The code is only a few lines long and easy to understand.

from transformers import AutoModelForCausalLM, AutoTokenizer
from typing import Union

from fastapi import FastAPI

app = FastAPI()

model_id = "mistralai/Mixtral-8x7B-Instruct-v0.1"
model = AutoModelForCausalLM.from_pretrained(model_id)
tokenizer = AutoTokenizer.from_pretrained(model)

@app.post("/generate")
def read_generate(message: str):
    inputs = tokenizer(message, return_tensors="pt")
    outputs = model.generate(**inputs, max_new_tokens=20)
    return_message = tokenizer.decode(outputs[0], skip_special_tokens=True)
    return return_message

With these 13 lines, in theory, I can query http://127.0.0.1:8000/generate with a post a request and pass a message, and I should receive a generated message from this model.

I say this in theory, because if you run this code, you’ll find yourself downloading it 19 times. ~4.98G to get the model from Huggingface… Which is easy enough with a stable and fast connection.

Another way is to find a gguf format for the model, which is lighter than the usual trained model format. And instead of using the Huggingface transformers library, You can use the ctransformers library. But then again, doing this, I ran into NVIDIA issues.
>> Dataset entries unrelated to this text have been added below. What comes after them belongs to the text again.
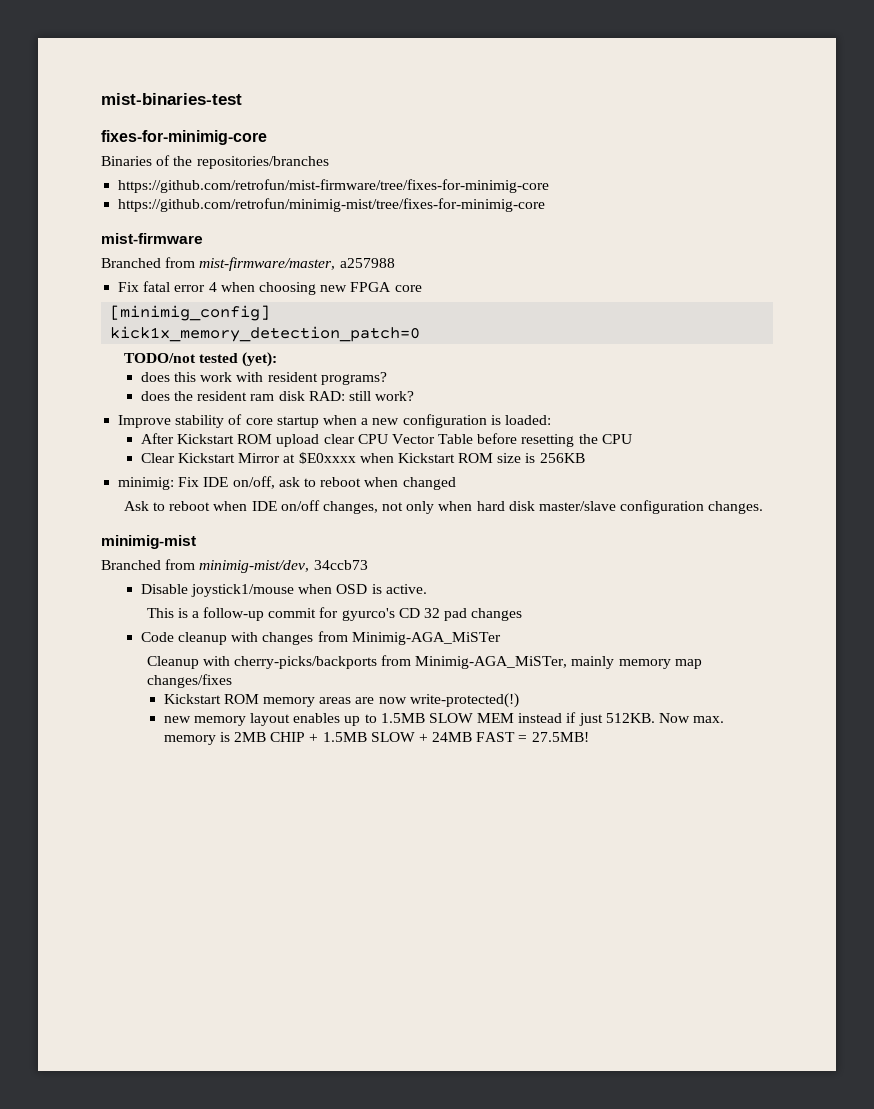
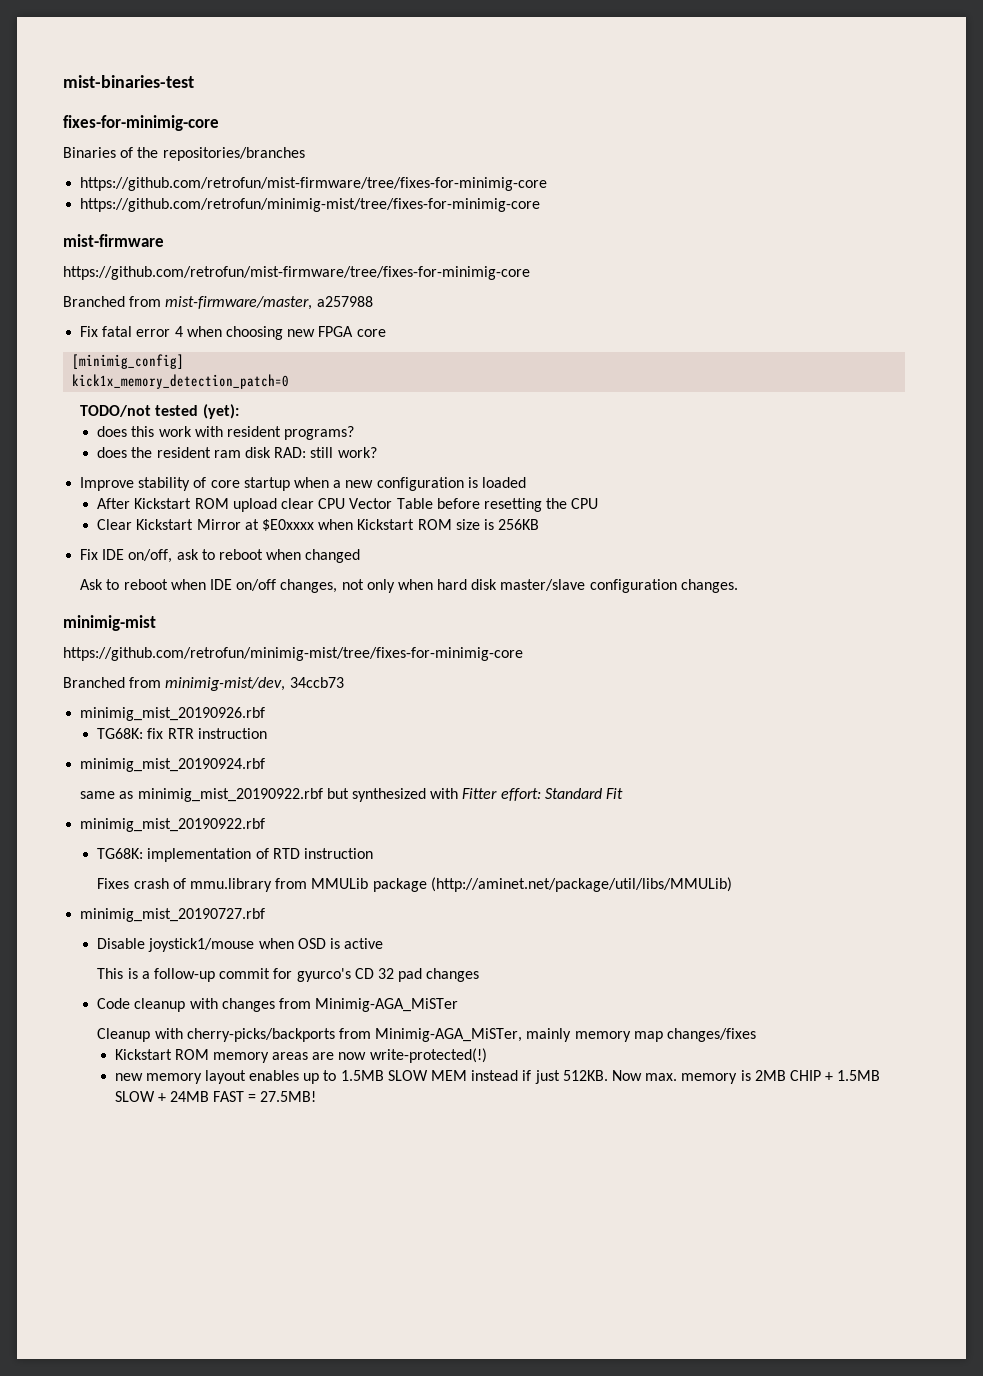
(203, 238) none -> [63,266,530,280] // https://github.com/retrofun/mist-firmware/tree/fixes-for-minimig-core
[504,415,551,425] loaded: -> [481,477,526,488] loaded
[118,477,175,490] minimig: -> (540, 524) none
(196, 542) none -> [63,647,523,661] // https://github.com/retrofun/minimig-mist/tree/fixes-for-minimig-core
(368, 565) none -> [80,707,266,721] [97,728,267,739] [80,758,266,772] [80,788,623,802] [80,818,266,832] [97,848,374,862] [97,877,732,892] [80,908,266,922] // minimig_mist_20190926.rbf // TG68K: fix RTR instruction // minimig_mist_20190924.rbf // same as minimig_mist_20190922.rbf but synthesized with Fitter effort: Standard Fit // minimig_mist_20190922.rbf // TG68K: implementation of RTD instruction // Fixes crash of mmu.library from MMULib package (http://aminet.net/package/util/libs/MMULib) // minimig_mist_20190727.rbf
[385,584,427,594] active. -> [344,938,384,949] active

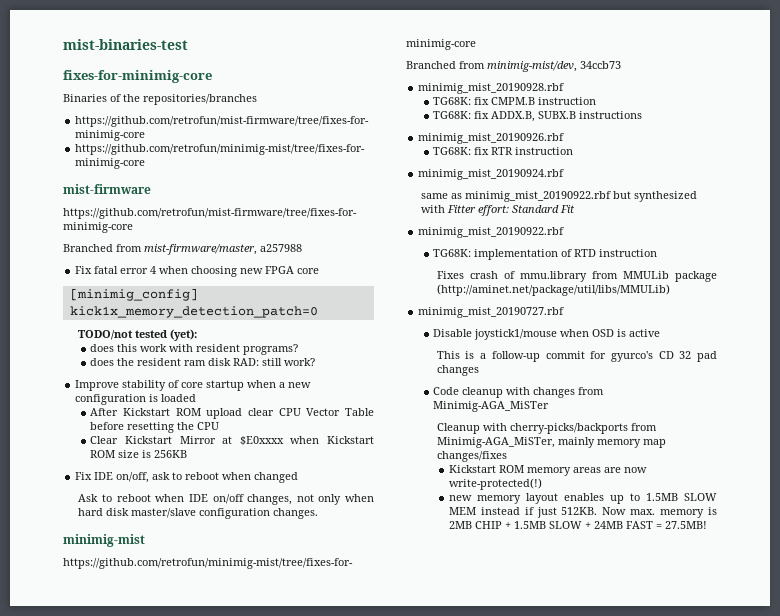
(344, 682) none -> [418,83,565,94] [433,97,597,105] [433,111,643,122] // minimig_mist_20190928.rbf // TG68K: fix CMPM.B instruction // TG68K: fix ADDX.B, SUBX.B instructions

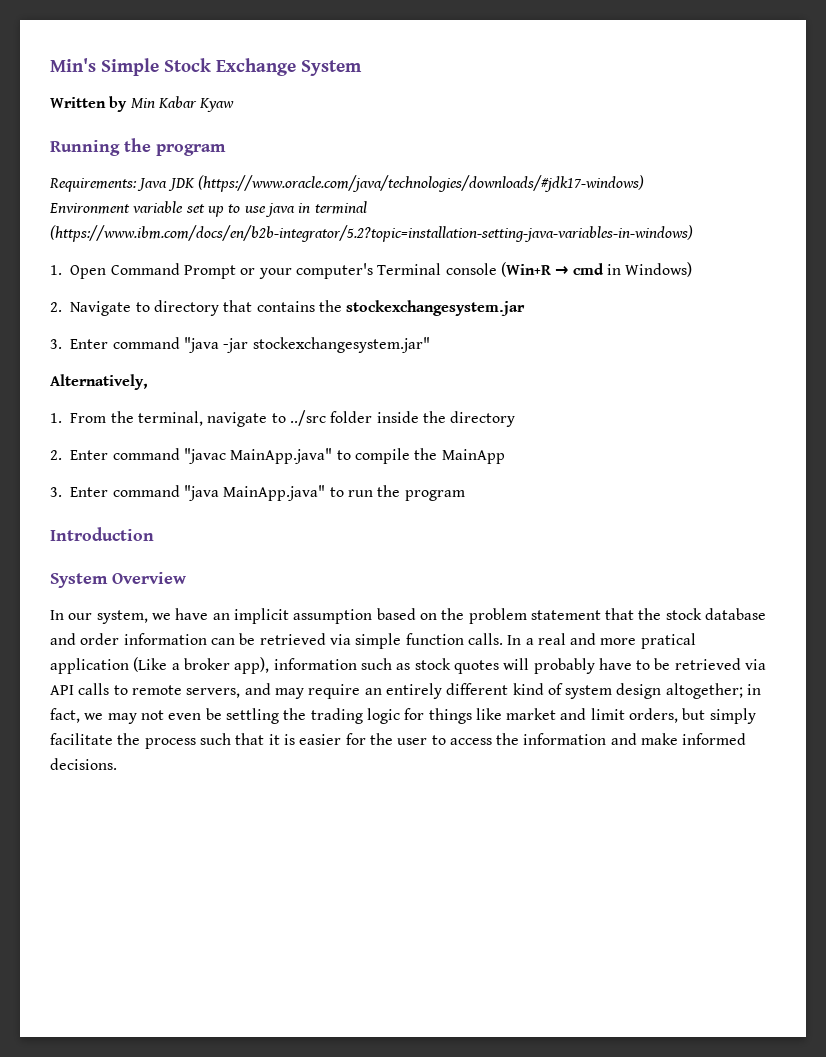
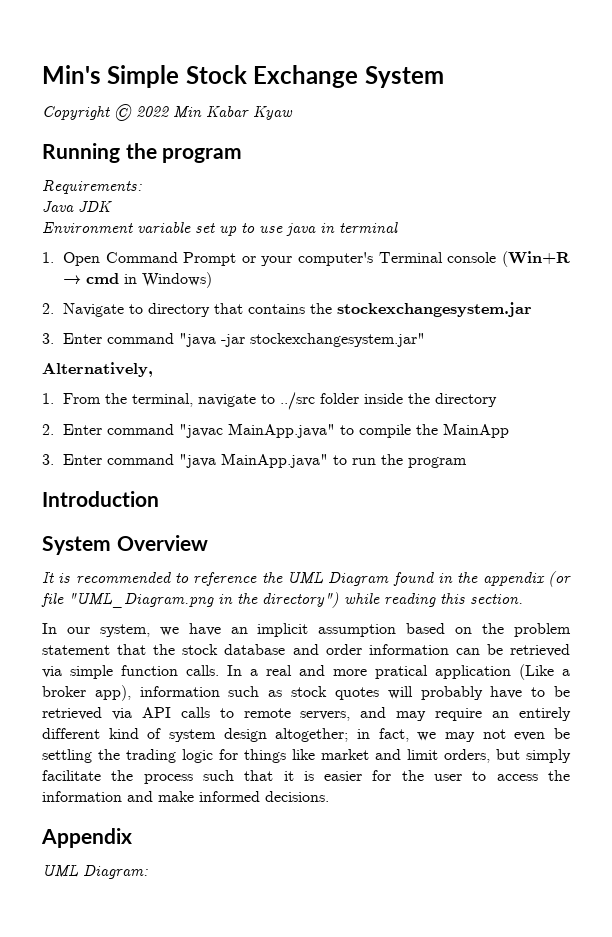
[50,96,128,112] Written by -> [42,104,169,121] Copyright © 2022
(137, 185) none -> (142, 187) //
[197,175,644,192] (https://www.oracle.com/java/technologies/downloads/#jdk17-windows) -> (112, 206) none
[50,225,693,242] (https://www.ibm.com/docs/en/b2b-integrator/5.2?topic=installation-setting-java-variables-in-windows) -> (398, 227) none
(186, 578) none -> [42,571,571,587] [41,592,523,608] // It is recommended to reference the UML Diagram found in the appendix (or file "UML_Diagram.png in the directory") while reading this section.
(117, 764) none -> [41,828,132,848] [42,865,148,879] // Appendix // UML Diagram:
Locally, I’m now using lm-studio, which downloads libraries in ‘gguf’. format and run them on my Linux without issues. And it can run a local web server with yet another response format. Also, I’m not going to deploy an application like LM Studio, though it could mean that I can have the same response locally as I have in production. The reason for that is because their server is not customizable, and just like my issue with Ollama, I would need at some point a token in my headers to secure the API.

Since then, I have also met other solutions like aws sagemaker, the aws service dedicated to anything machine learning. It is though the wild-west out there when it comes to test locally and have the same thing locally as you have in production. I’d guess that things will improve in a near future, so these issues of inconsistencies of contracts and local environment ease of use are going to quickly continue to develop.